Dataset entries
::::

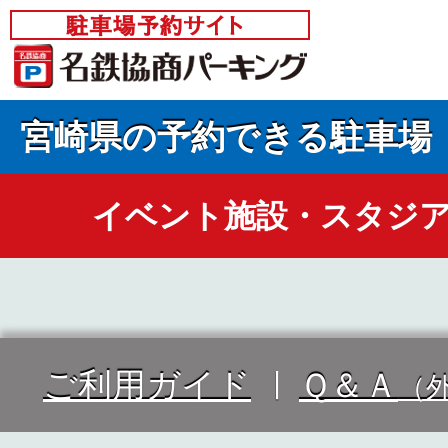
宮崎県の予約できる駐車場
イベント施設・スタジ
ご利用ガイド
Ｑ＆Ａ
（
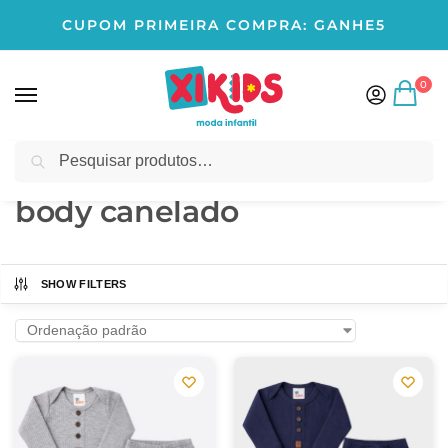
CUPOM PRIMEIRA COMPRA: GANHE5
0
Pesquisar
Início
Produtos marcados com a tag “body canelado”
/
body canelado
SHOW FILTERS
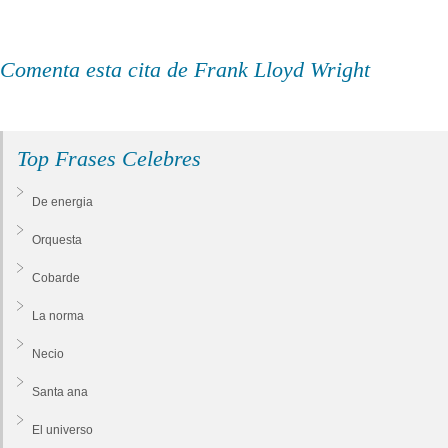
Comenta esta cita de Frank Lloyd Wright
Top Frases Celebres
De energia
Orquesta
Cobarde
La norma
Necio
Santa ana
El universo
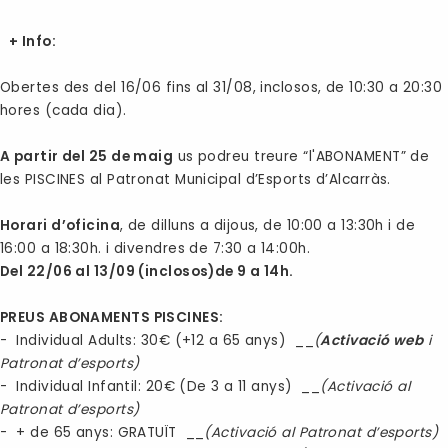
+ Info:
Obertes des del 16/06 fins al 31/08, inclosos, de 10:30 a 20:30
hores (cada dia).
A partir del 25 de maig
us podreu treure “l'ABONAMENT” de
les PISCINES al Patronat Municipal d’Esports d’Alcarràs.
Horari d’oficina
, de dilluns a dijous, de 10:00 a 13:30h i de
16:00 a 18:30h. i divendres de 7:30 a 14:00h.
Del 22/06 al 13/09 (inclosos)de 9 a 14h.
PREUS ABONAMENTS PISCINES:
- Individual Adults: 30€ (+12 a 65 anys) __
(
Activació web
i
Patronat d’esports)
- Individual Infantil: 20€ (De 3 a 11 anys) __
(Activació al
Patronat d’esports)
- + de 65 anys: GRATUÏT __
(Activació al Patronat d’esports)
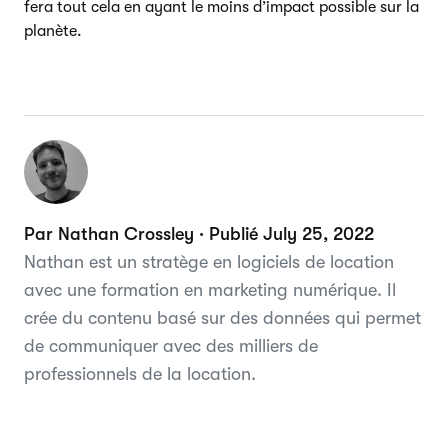
fera tout cela en ayant le moins d’impact possible sur la
planète.
Par Nathan Crossley · Publié July 25, 2022
Nathan est un stratège en logiciels de location
avec une formation en marketing numérique. Il
crée du contenu basé sur des données qui permet
de communiquer avec des milliers de
professionnels de la location.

::::

Set down, unchanged, only those lines above that fall between the line with "Del 22/06 al 13/09 (inclosos)de 9 a 14h." and the line with "- + de 65 anys: GRATUÏT __", the two end lines included.

◆ **ANSWER TO THIS PROBLEM**:
Del 22/06 al 13/09 (inclosos)de 9 a 14h.
PREUS ABONAMENTS PISCINES:
- Individual Adults: 30€ (+12 a 65 anys) __
(
Activació web
i
Patronat d’esports)
- Individual Infantil: 20€ (De 3 a 11 anys) __
(Activació al
Patronat d’esports)
- + de 65 anys: GRATUÏT __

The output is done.